The winning entries:
· Dorset Federation of Women’s Institutes War Record Book 1939-1945 (Dorset Library Service in partnership with Dorset History Centre and Dorset School Library Service) (England) – a unique volume which provides a compelling snapshot of life on the Home Front.
· The Textus Roffensis (Medway Libraries, Kent) (England) – an iconic work, compiled 1123-24, containing the first recorded English laws and the coronation oath of Henry I, which influenced the barons who drafted Magna Carta.
· The Arbuthnott Manuscripts (Renfrewshire Council) (Scotland) – a spectacular illuminated missal, containing a blood-curdling rite of excommunication, which was one of the few Scottish items of its kind to survive the Reformation.

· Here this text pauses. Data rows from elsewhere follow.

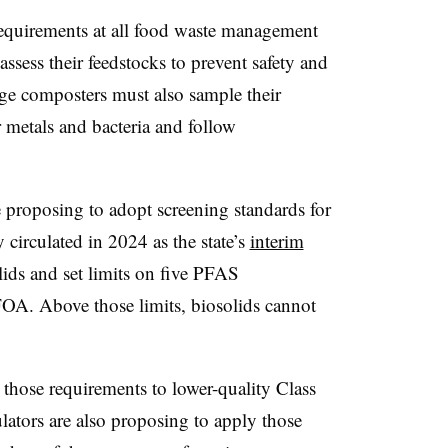
requirements at all food waste management
 assess their feedstocks to prevent safety and
ge composters must also sample their
 metals and bacteria and follow
e proposing to adopt screening standards for
circulated in 2024 as the state’s
interim
lids and set limits on five PFAS
. Above those limits, biosolids cannot
those requirements to lower-quality Class
ators are also proposing to apply those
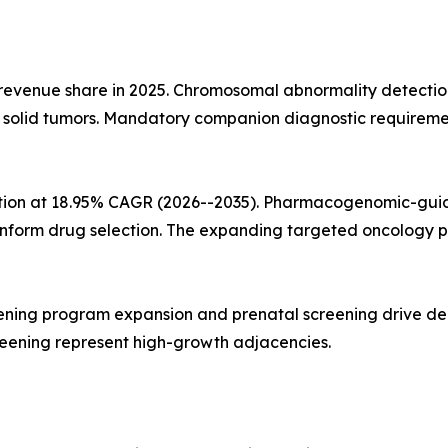
 revenue share in 2025. Chromosomal abnormality detecti
d solid tumors. Mandatory companion diagnostic requireme
ation at 18.95% CAGR (2026--2035). Pharmacogenomic-guid
 inform drug selection. The expanding targeted oncology p
ning program expansion and prenatal screening drive dema
reening represent high-growth adjacencies.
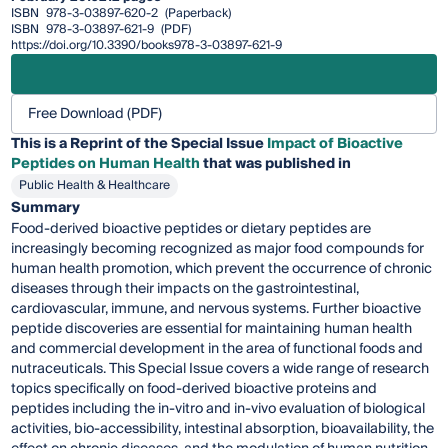
ISBN
978-3-03897-620-2
(Paperback)
ISBN
978-3-03897-621-9
(PDF)
https://doi.org/10.3390/books978-3-03897-621-9
Free Download (PDF)
This is a Reprint of the Special Issue
Impact of Bioactive
Peptides on Human Health
that was published in
Public Health & Healthcare
Summary
Food-derived bioactive peptides or dietary peptides are
increasingly becoming recognized as major food compounds for
human health promotion, which prevent the occurrence of chronic
diseases through their impacts on the gastrointestinal,
cardiovascular, immune, and nervous systems. Further bioactive
peptide discoveries are essential for maintaining human health
and commercial development in the area of functional foods and
nutraceuticals. This Special Issue covers a wide range of research
topics specifically on food-derived bioactive proteins and
peptides including the in-vitro and in-vivo evaluation of biological
activities, bio-accessibility, intestinal absorption, bioavailability, the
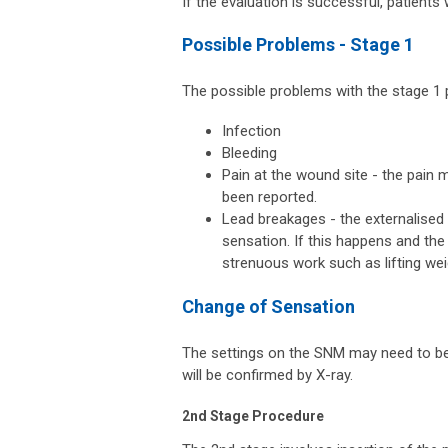
If the evaluation is successful, patients
Possible Problems - Stage 1
The possible problems with the stage 1 
Infection
Bleeding
Pain at the wound site - the pain 
been reported.
Lead breakages - the externalised 
sensation. If this happens and the 
strenuous work such as lifting wei
Change of Sensation
The settings on the SNM may need to be 
will be confirmed by X-ray.
2nd Stage Procedure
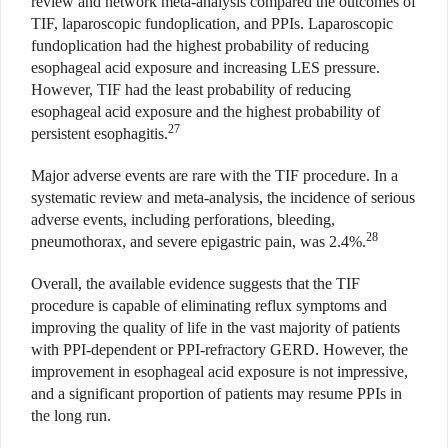
review and network meta-analysis compared the outcomes of
TIF, laparoscopic fundoplication, and PPIs. Laparoscopic
fundoplication had the highest probability of reducing
esophageal acid exposure and increasing LES pressure.
However, TIF had the least probability of reducing
esophageal acid exposure and the highest probability of
27
persistent esophagitis.
Major adverse events are rare with the TIF procedure. In a
systematic review and meta-analysis, the incidence of serious
adverse events, including perforations, bleeding,
28
pneumothorax, and severe epigastric pain, was 2.4%.
Overall, the available evidence suggests that the TIF
procedure is capable of eliminating reflux symptoms and
improving the quality of life in the vast majority of patients
with PPI-dependent or PPI-refractory GERD. However, the
improvement in esophageal acid exposure is not impressive,
and a significant proportion of patients may resume PPIs in
the long run.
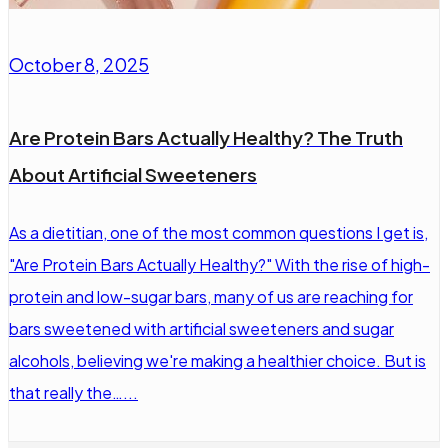
October 8, 2025
Are Protein Bars Actually Healthy? The Truth
About Artificial Sweeteners
As a dietitian, one of the most common questions I get is,
"Are Protein Bars Actually Healthy?" With the rise of high-
protein and low-sugar bars, many of us are reaching for
bars sweetened with artificial sweeteners and sugar
alcohols, believing we're making a healthier choice. But is
that really the…...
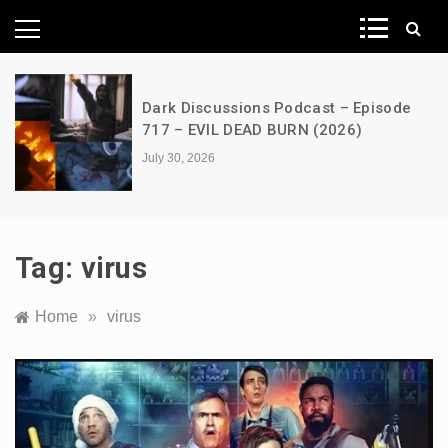
News Network
Dark Discussions Podcast – Episode
717 – EVIL DEAD BURN (2026)
July 30, 2026
Tag:
virus
Home
»
virus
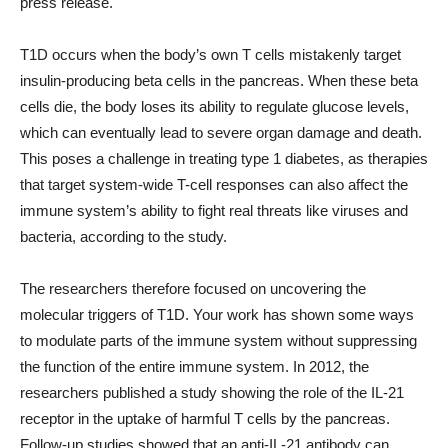
press release.
T1D occurs when the body’s own T cells mistakenly target
insulin-producing beta cells in the pancreas. When these beta
cells die, the body loses its ability to regulate glucose levels,
which can eventually lead to severe organ damage and death.
This poses a challenge in treating type 1 diabetes, as therapies
that target system-wide T-cell responses can also affect the
immune system’s ability to fight real threats like viruses and
bacteria, according to the study.
The researchers therefore focused on uncovering the
molecular triggers of T1D. Your work has shown some ways
to modulate parts of the immune system without suppressing
the function of the entire immune system. In 2012, the
researchers published a study showing the role of the IL-21
receptor in the uptake of harmful T cells by the pancreas.
Follow-up studies showed that an anti-IL-21 antibody can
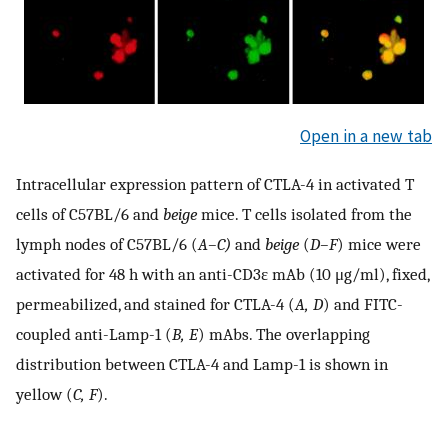
Open in a new tab
Intracellular expression pattern of CTLA-4 in activated T
cells of C57BL/6 and
beige
mice. T cells isolated from the
lymph nodes of C57BL/6 (
A–C)
and
beige
(
D–F
) mice were
activated for 48 h with an anti-CD3ɛ mAb (10 μg/ml), fixed,
permeabilized, and stained for CTLA-4 (
A, D
) and FITC-
coupled anti-Lamp-1 (
B, E
) mAbs. The overlapping
distribution between CTLA-4 and Lamp-1 is shown in
yellow (
C, F
).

· Sir George Leonard Staunton’s Account of an Embassy from the King of Great Britain to the Emperor of China, 1797 (Belfast Central Library) (Northern Ireland) – volumes containing finely detailed mezzotint plates, which describe and illustrate the visit of the first British envoy to China.
· The Diaries of William Searell of Beddgelert, Caernarfonshire, 1844-46 (Conwy County Borough Council: Libraries, Information and Culture Service) (Wales) – begun when the author was 14 and providing vivid and unique insights into mid-19th century Welsh rural life.
The highly commended entries:
· David Patton’s ‘A Dilaogue betuext the Old and New Burgar Kirk of dunfermlne…’ (sic), 1811, (Fife Council Libraries) – a self-penned title illustrated by the author’s own woodcuts.
· Photographs of Edinburgh’s Old Town 1866-1871 (Edinburgh City Libraries and Information Services) – photographs and commentary on the vanished face of the Scottish capital.
· Richard de Jersey’s Book of Navigation, 1737 (The Priaulx Library, Guernsey) – lavishly illustrated manuscript volume.
· Foundling Hospital Billet Book, circa 1760 (City of London Libraries) – admissions book recording the details of abandoned babies.
· An Hibernian Atlas…, 1798 (Irish and Local Studies Library, Armagh) – a visual interpretation of pre-Famine Ireland and a beautiful example of Peter Bernard Scale’s cartography, completed whilst working with his master John Rocque.